## Texte source

Le communiqué de SYRIZA souligne en effet : « Le nouveau gouvernement reste otage de l’application incontournable du Mémorandum. D’ailleurs ceci fut l’engagement préélectoral de la majorité des forces qui appuient le gouvernement, ainsi que sa déclaration programmatique. Donc toute renégociation avec les créanciers est d’emblée minée et les échanges avec la troïka ne font que prolonger le supplice de la goutte d’eau que soumet notre peuple à dure épreuve ». Syriza conclut : « le nouveau gouvernement mène notre pays vers de nouvelles impasses, ainsi que l’UE dans son ensemble » (voir www.syn.gr)

En effet les déclarations du nouveau gouvernement tentent de convaincre la population qu’il y aura un audit de la dette et un engagement à ne pas appliquer pour le moment les nouvelles diminutions des salaires et des retraites prévues par le Mémorandum No 2, signé par la N.D et le PASOK. Cependant, les déclarations des différents centres de pouvoir à l’UE ne cessent de rappeler que le maximum de concessions envers la Grèce pourrait être une prolongation de 2 ans dans la matérialisation des accords déjà signes.

Le contexte politique international a-t-il influencé le rapport de forces national ?

Il semble que la philosophie néolibérale des grands intérêts banquiers et monopolistiques de l’Europe ne veut pas s’accommoder avec les exigences des peuples de justice sociale et de répartition équitable des richesses produites. La toute récente déclaration de Merkel que, de son vivant elle n’acceptera pas des titres européens tirés par la BCE, est un exemple supplémentaire de l’austérité que le capital financier allemand veut imposer aux pays du sud européen.

Il faut donc que les forces politiques dans les gouvernements et la société au sein de l’UE et dans le monde entier soient résolues à ne pas plier les genoux.

Pourquoi alors un parti de la gauche –constitué il y a deux ans (DIM.AR) par une scission au sein de la gauche radicale – a-t-il voulu participer à ce gouvernement en un moment critique de la crise multidimensionnelle vécue par la Grèce et le sud de l’Europe ? Est-il capable par son poids numérique et politique d’influer sur les décisions qui seront prises par les deux forces néolibérales qui ont fait déjà la preuve de leurs choix catastrophiques ?

La raison profonde à mon sens se trouve ailleurs. Les orientations politiques de la majorité de DIMAR et surtout de sa direction politique ne sont pas liées essentiellement à la volonté de sortir la société grecque de la catastrophe dans laquelle elle est plongée. La tentation de DIMAR est étroitement partisane, tenter de recomposer à son profit l’espace politique du centre qui a subi une grande défaite avec la décomposition du PASOK, et contribuer ainsi à créer en Grèce une nouvelle Social-démocratie libérale, qui n’a rien à voir avec les revendications actuelles de la Gauche en Grèce et dans le monde.

## Matériel fourni
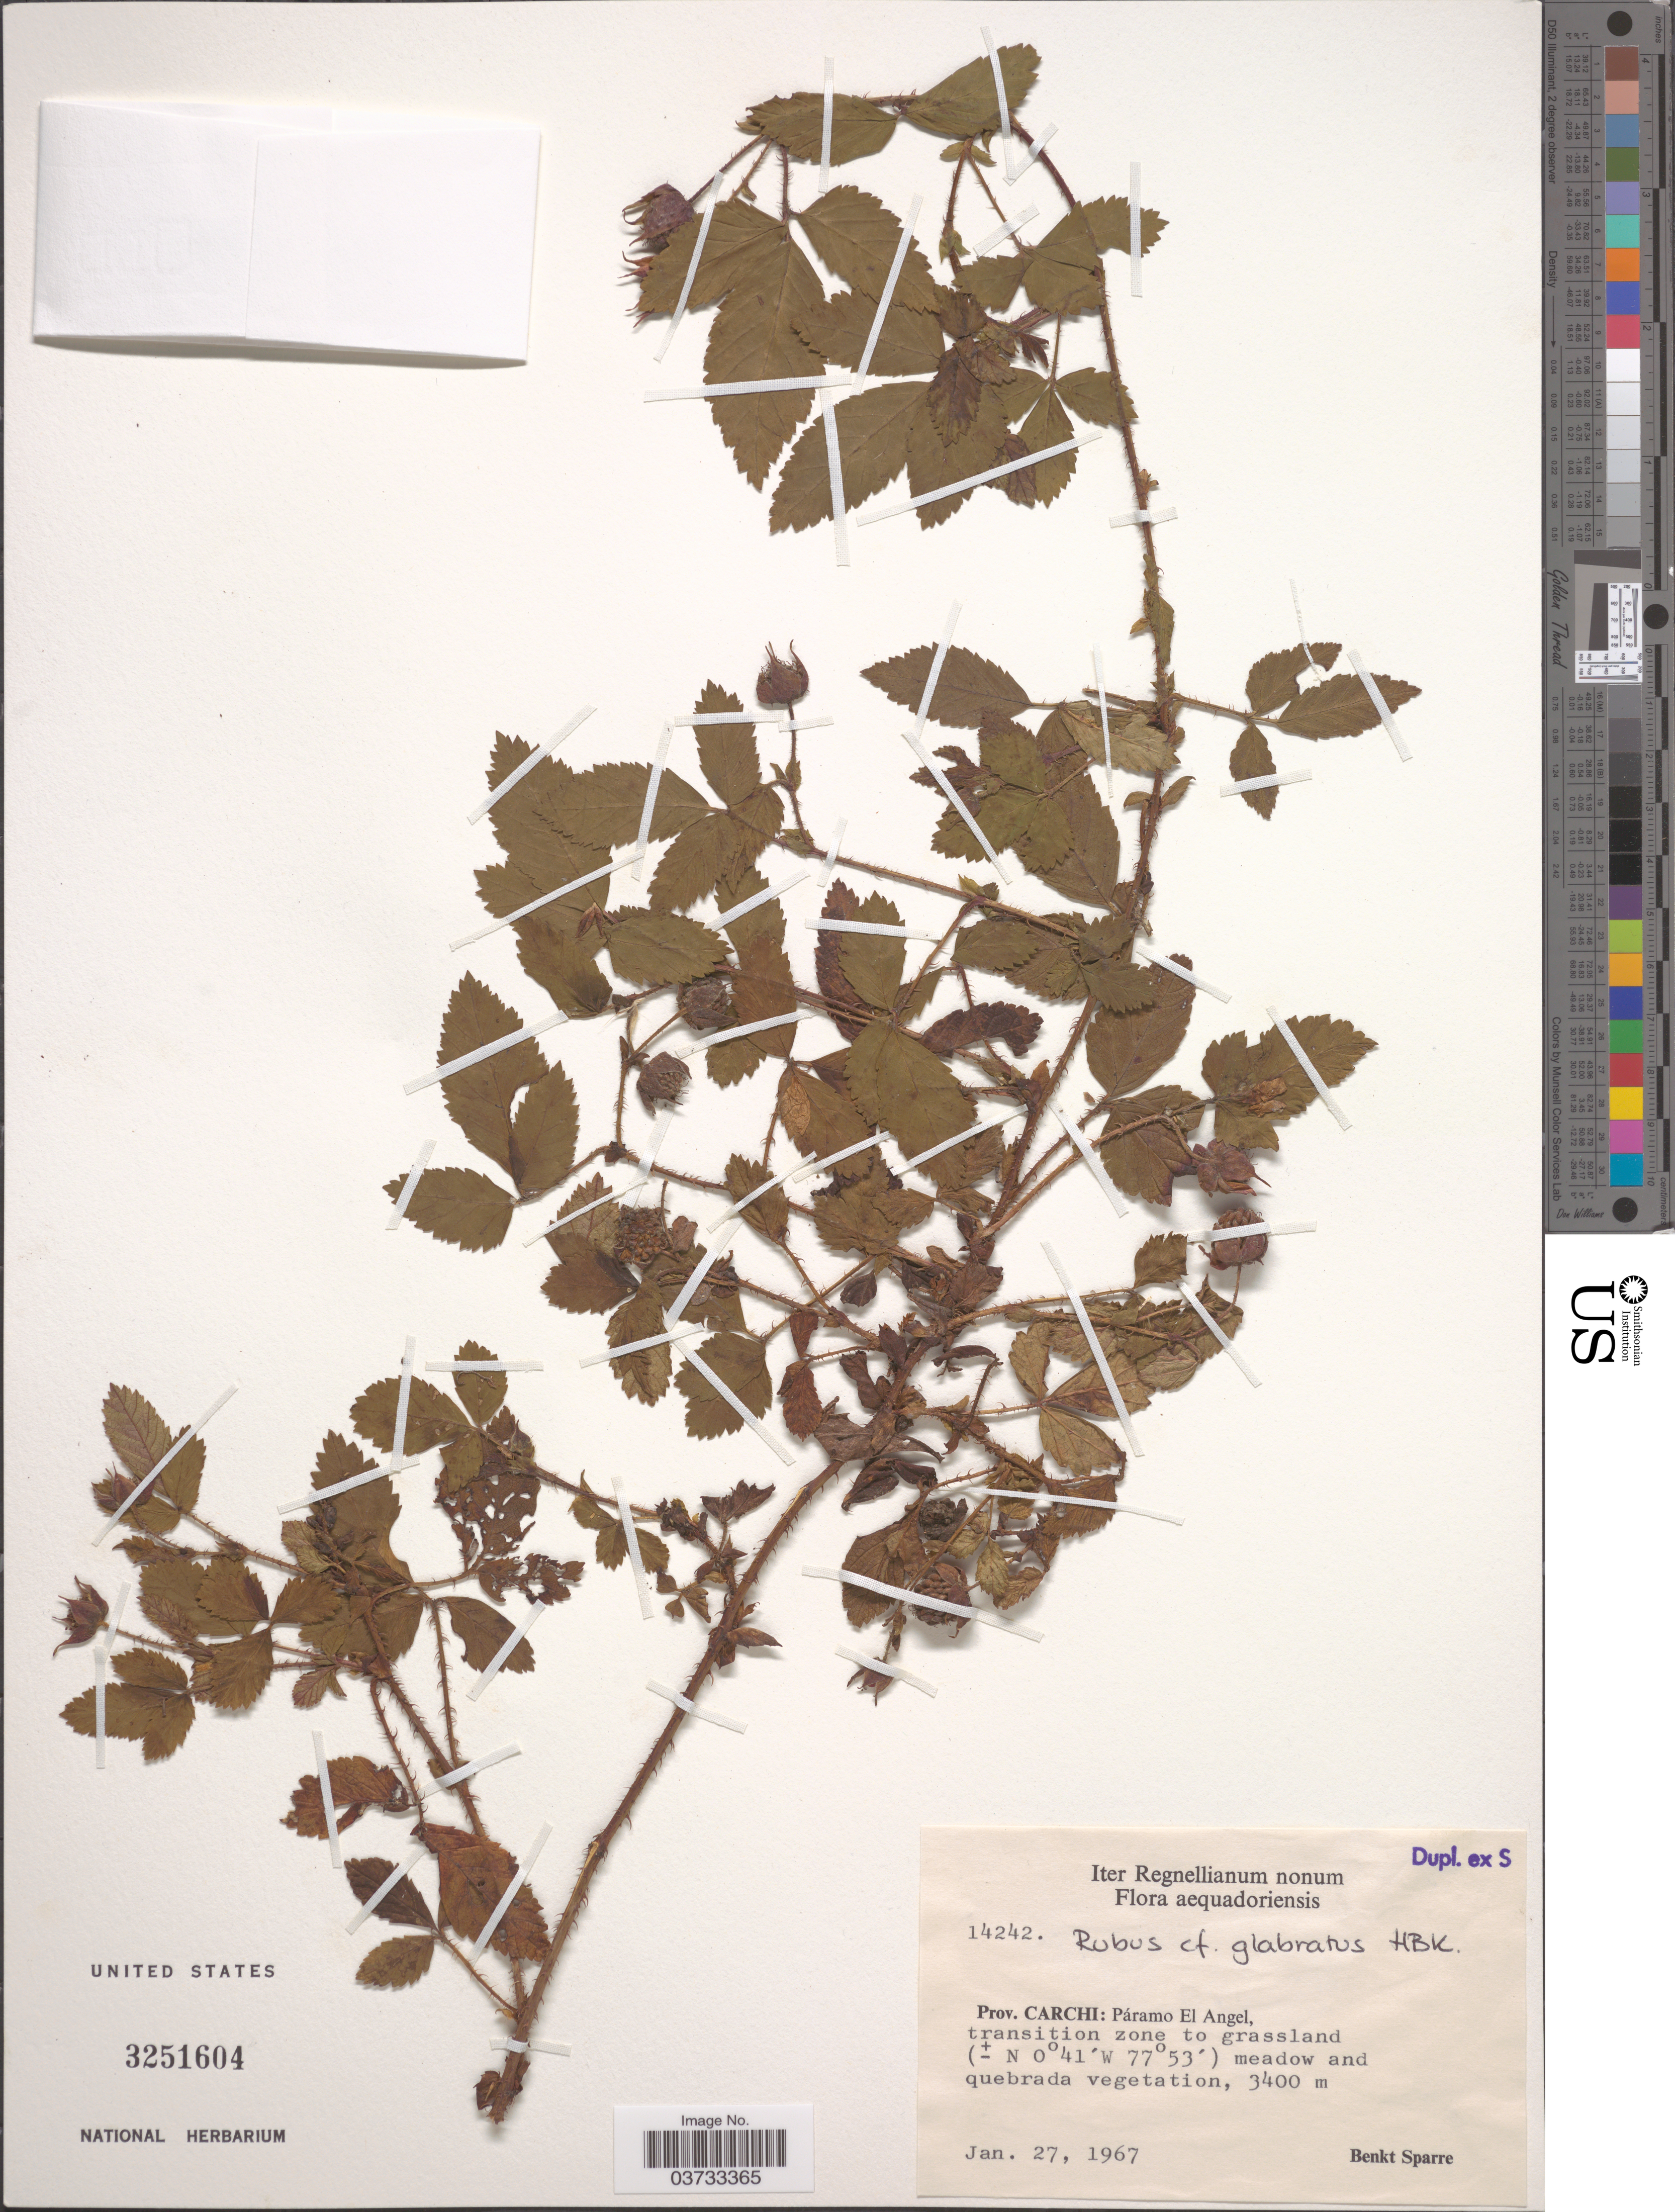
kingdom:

## Exercice court
Dans le texte sur la crise grecque, reprenez le passage qui commence par « En effet les » et s'arrête après « accords déjà signes. ». Nommez-y « traitements » ce que le texte appelle « salaires ».

## Travail réalisé
En effet les déclarations du nouveau gouvernement tentent de convaincre la population qu’il y aura un audit de la dette et un engagement à ne pas appliquer pour le moment les nouvelles diminutions des traitements et des retraites prévues par le Mémorandum No 2, signé par la N.D et le PASOK. Cependant, les déclarations des différents centres de pouvoir à l’UE ne cessent de rappeler que le maximum de concessions envers la Grèce pourrait être une prolongation de 2 ans dans la matérialisation des accords déjà signes.